I build computer models. The name of his talk is "Models come alive...and generate bogus data." I don't care what models do, as long as they do something interesting.
There are models in the PC and models in your head -- your imagination is a critical co-processor.
Science is about observing reality and making a model. In games you do the reverse -- take a model and generate an elaborate world.
In games today, players are getting really good at sniffing out the size of the possibility-space -- in five minutes of play, I can tell you how linear a game is. To get the complexity players demand, you need algorithms -- emergence.
We used to model with calculus -- an equation that tells you where jupiter should be. In simulations, you use little dumb automata that create stories.
Games have topologies -- Myst is linear, chess is branching, Doom is branching but collapses at the end of every level.
Dynamics are how topologies change over time -- growth (size or number), networks (nodes or connection), propagation (diffusion through networks).
Some info propagates out of band (software updates). Some propagates secretly (cheat codes). The propagation curve for cheats is really interesting: hardcore players discover and discard the info quickly, while casual players cherish it and propagate is more slowly.
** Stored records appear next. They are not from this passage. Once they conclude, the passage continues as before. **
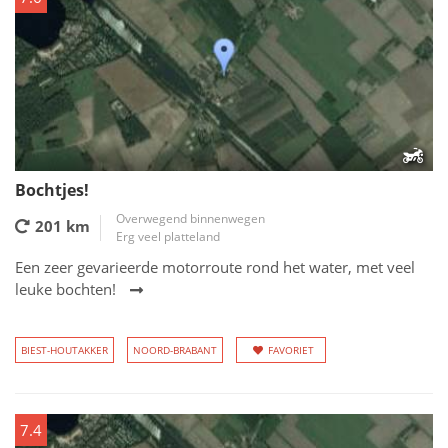
Bochtjes!
Overwegend binnenwegen
201 km
Erg veel platteland
Een zeer gevarieerde motorroute rond het water, met veel
leuke bochten!
BIEST-HOUTAKKER
NOORD-BRABANT
FAVORIET
7.4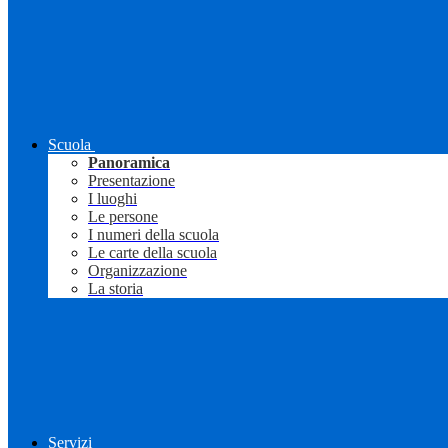
Scuola
Panoramica
Presentazione
I luoghi
Le persone
I numeri della scuola
Le carte della scuola
Organizzazione
La storia
Servizi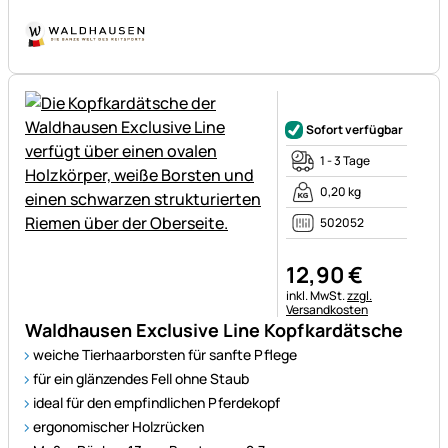
Noch keine Bewertungen ab
Sofort verfügbar
1 - 3 Tage
0,20 kg
502052
12
,
90
€
Steuerhinweis:
inkl. MwSt.
zzgl.
Versandkosten
Waldhausen Exclusive Line Kopfkardätsche
weiche Tierhaarborsten für sanfte Pflege
für ein glänzendes Fell ohne Staub
ideal für den empfindlichen Pferdekopf
ergonomischer Holzrücken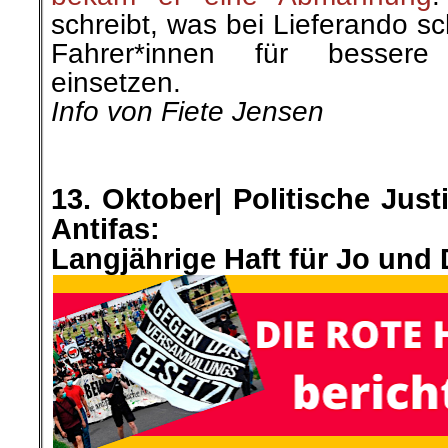
schreibt, was bei Lieferando sc
Fahrer*innen für bessere 
einsetzen.
Info von Fiete Jensen
.
.
13. Oktober| Politische Just
Antifas:
Langjährige Haft für Jo und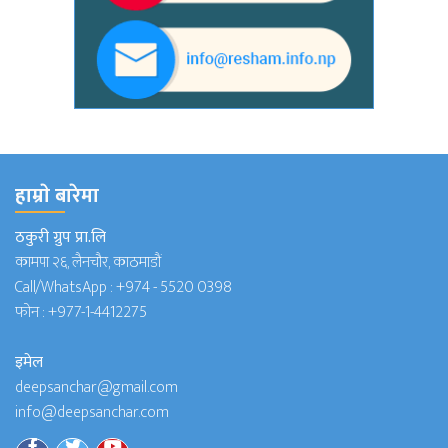
हाम्राे बारेमा
ठकुरी ग्रुप प्रा.लि
कामपा २६, लैनचौर, काठमाडौं
Call/WhatsApp :
+974 - 5520 0398
फोन :
+977-1-4412275
इमेल
deepsanchar@gmail.com
info@deepsanchar.com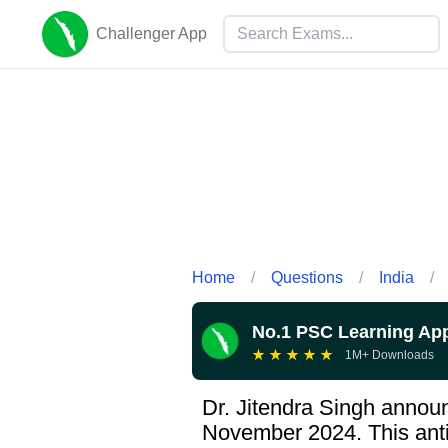
Challenger App
Home
/
Questions
/
India
/
No.1 PSC Learning Ap
★
★
★
★
★
1M+ Downloads
Dr. Jitendra Singh announc
November 2024. This anti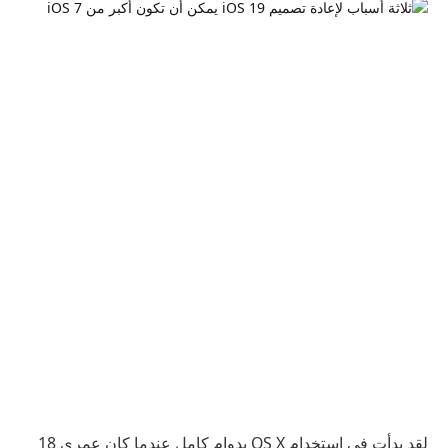
لقد بدأت في استخدام OS X بدوام كامل عندما كان عمري 18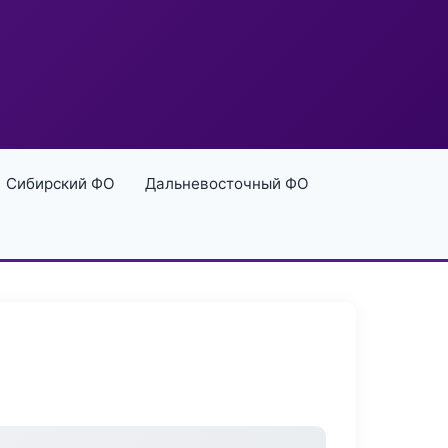
Сибирский ФО
Дальневосточный ФО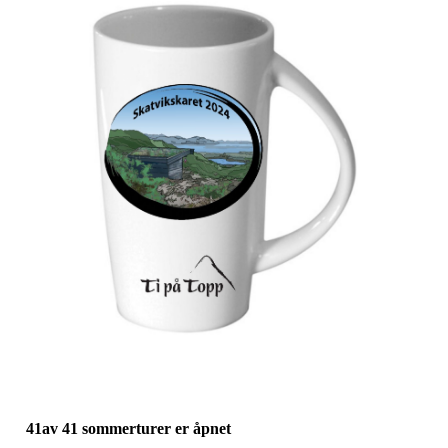
41av 41 sommerturer er åpnet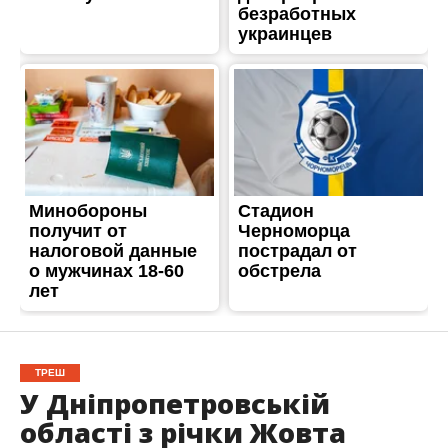
ТРЕШ
У Дніпропетровській
області з річки Жовта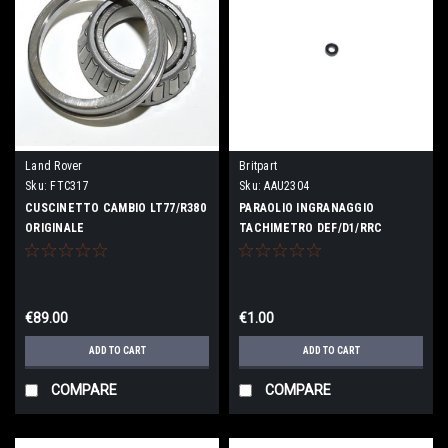
Land Rover
Britpart
Sku:
FTC317
Sku:
AAU2304
CUSCINETTO CAMBIO LT77/R380
PARAOLIO INGRANAGGIO
ORIGINALE
TACHIMETRO DEF/D1/RRC
€89.00
€1.00
ADD TO CART
ADD TO CART
COMPARE
COMPARE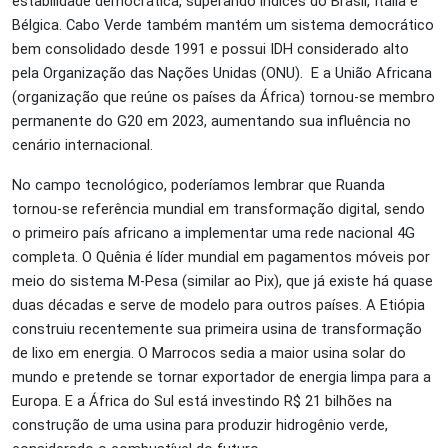
estabilidade democrática, superando índices do Brasil, Itália e
Bélgica. Cabo Verde também mantém um sistema democrático
bem consolidado desde 1991 e possui IDH considerado alto
pela Organização das Nações Unidas (ONU). E a União Africana
(organização que reúne os países da África) tornou-se membro
permanente do G20 em 2023, aumentando sua influência no
cenário internacional.
No campo tecnológico, poderíamos lembrar que Ruanda
tornou-se referência mundial em transformação digital, sendo
o primeiro país africano a implementar uma rede nacional 4G
completa. O Quênia é líder mundial em pagamentos móveis por
meio do sistema M-Pesa (similar ao Pix), que já existe há quase
duas décadas e serve de modelo para outros países. A Etiópia
construiu recentemente sua primeira usina de transformação
de lixo em energia. O Marrocos sedia a maior usina solar do
mundo e pretende se tornar exportador de energia limpa para a
Europa. E a África do Sul está investindo R$ 21 bilhões na
construção de uma usina para produzir hidrogênio verde,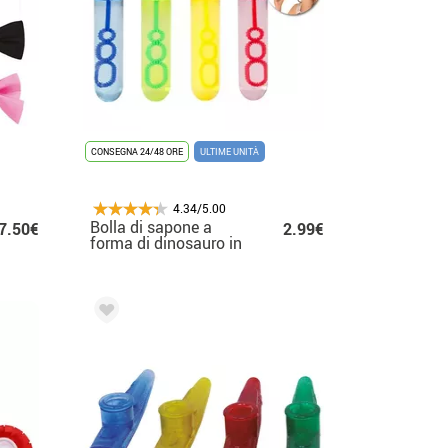
CONSEGNA 24/48 ORE
ULTIME UNITÀ
4.34/5.00
Bolla di sapone a
7.50€
2.99€
forma di dinosauro in
colori assortiti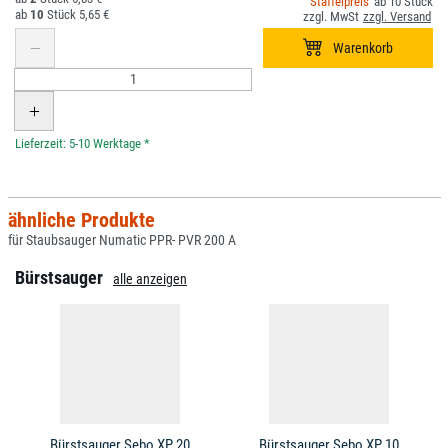
10
10
5,65 €
*
ähnliche Produkte
für Staubsauger Numatic PPR- PVR 200 A
Bürstsauger
alle anzeigen
Bürstsauger Sebo XP 20
Bürstsauger Sebo XP 10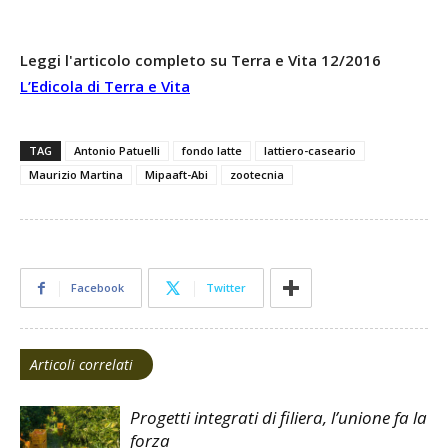
Leggi l'articolo completo su Terra e Vita 12/2016
L’Edicola di Terra e Vita
TAG
Antonio Patuelli
fondo latte
lattiero-caseario
Maurizio Martina
Mipaaft-Abi
zootecnia
Facebook
Twitter
Articoli correlati
Progetti integrati di filiera, l’unione fa la
forza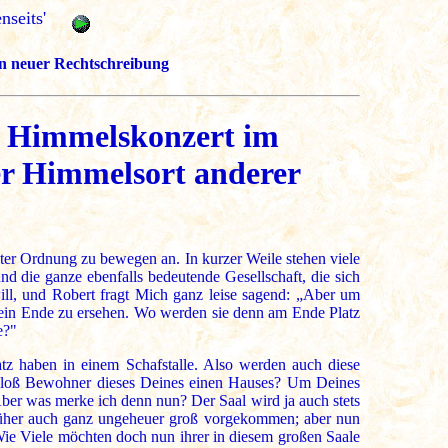
nseits'
r in neuer Rechtschreibung
d Himmelskonzert im
er Himmelsort anderer
ester Ordnung zu bewegen an. In kurzer Weile stehen viele
 die ganze ebenfalls bedeutende Gesellschaft, die sich
ll, und Robert fragt Mich ganz leise sagend: „Aber um
 kein Ende zu ersehen. Wo werden sie denn am Ende Platz
e?"
atz haben in einem Schafstalle. Also werden auch diese
d bloß Bewohner dieses Deines einen Hauses? Um Deines
ber was merke ich denn nun? Der Saal wird ja auch stets
 früher auch ganz ungeheuer groß vorgekommen; aber nun
 Wie Viele möchten doch nun ihrer in diesem großen Saale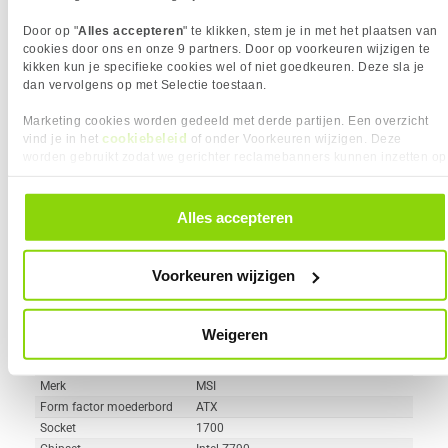
Geheugen type
DDR4
Wi-Fi
Door op "
Alles accepteren
" te klikken, stem je in met het plaatsen van
cookies door ons en onze 9 partners. Door op voorkeuren wijzigen te
M.2 Slot Aantal
2 x
kikken kun je specifieke cookies wel of niet goedkeuren. Deze sla je
dan vervolgens op met Selectie toestaan.
Vergelijk product
Meer productinformatie
Marketing cookies worden gedeeld met derde partijen. Een overzicht
cookiebeleid
vind je in het
of onder Voorkeuren wijzigen. Deze
worden gebruikt zodat we gerichter reclamebanners kunnen inzetten op
MSI MAG Z790 TOMAHAWK WIFI
andere websites. In onze cookievoorkeuren vind je een overzicht van
290x
alle cookies. Je kunt je gegeven toestemming altijd intrekken, dit doe je
moederbord
door in de footer van onze website te klikken op ‘Cookievoorkeuren’
Alles accepteren
4
209,-
onder het kopje ‘Mijn gegevens’.
Voorkeuren wijzigen
Weigeren
Uit eigen voorraad leverbaar. Levertijd:
1 dag (zaterdag)
Merk
MSI
Form factor moederbord
ATX
Socket
1700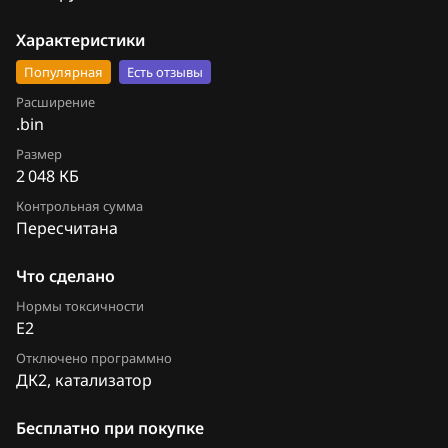
Siemens (Continental) SID807 EVO
1037512222_1037539079
Chevrolet
Характеристики
Valeo j34p
1037512222_10SW003358
Chrysler
Популярная
Есть отзывы
Valeo V46 (VD46)
1037512222_10SW009988
Расширение
Citroen
.bin
Valeo VD56.1
1037512222_10SW055607
Dacia
Размер
2 048 КБ
1037520611
Daewoo
Контрольная сумма
Пересчитана
DAF
Derways
Что сделано
Нормы токсичности
Dodge
E2
Dongfeng
Отключено программно
ДК2, катализатор
Exeed
Бесплатно при покупке
Extreme moto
In online games players randomly meet each other. But if online worlds had a mechanism to automatically introduce new players to other players they'll likely enjoy, they'll get a better experience. Using analysis of who hangs out with whom in gamespace gives us the data to make this happen.
Paradigms -- Theories aren't reality: quantum mechanics and relativity are mutually incompatible. One is good at explaining a macro scale, the other is good for a micro scale, but neither describes a duck (laughter).
Paradigms reflect the times -- futurism suggests atomic cars in the era of the A-Bomb.
System dynamics spun out of the idea of daisy chaining simple electronic components to make complex devices, from oil refineries and other paradigmatic systems of the time. It was used to model everything.
The predictions of system dynamics didn't account for chaos theory and so small errors led to bad conclusions -- system dynamics predicted global collapse in 1987.
After system dynamics came cellular automata. I've spent a good chunk of my life studying these. This is the basis of SimCity -- 3D cellular automata modelling crime, pollution, etc. This is married to system dynamics used to set macro-policies.
Chaos theory says that modelling is limited. We can't predict with any accuracy the outcomes of complex, chaotic systems. Chaotic systems are poised between order and disorder. It set out to be a general theory of complexity, but didn't generate very good tools for understanding complexity.
The systems that are interested are complex, adaptive systems. They don't just have inputs and outputs -- they've got mechanisms for adapting and learning between input and output.
Adaptive landscapes came out of evolutionary theory, which viewed evolution as a hill-climbing alogirthm.
The Sims and other games are designed as hill-climbing landscapes where the most success is achieved by picking a middle between Material and Social axes. We're mapping how people play the game, how they seek out success.
Network theory is the flavor-du-jour. Once you have an average of one connection per node, you'll have a completely connected system. The WWW has a graph width of about 19 -- humans on Earth have about 5.7 (6 degrees of separation).
The world is made of a scale-free network, were a few highly connected hubs reduce the distance between the nodes dramatically -- this is where a power-law distribution comes in. A few highly linked pages link everything. Food-webs are scale-free, so are social systems. So are terrorist networks.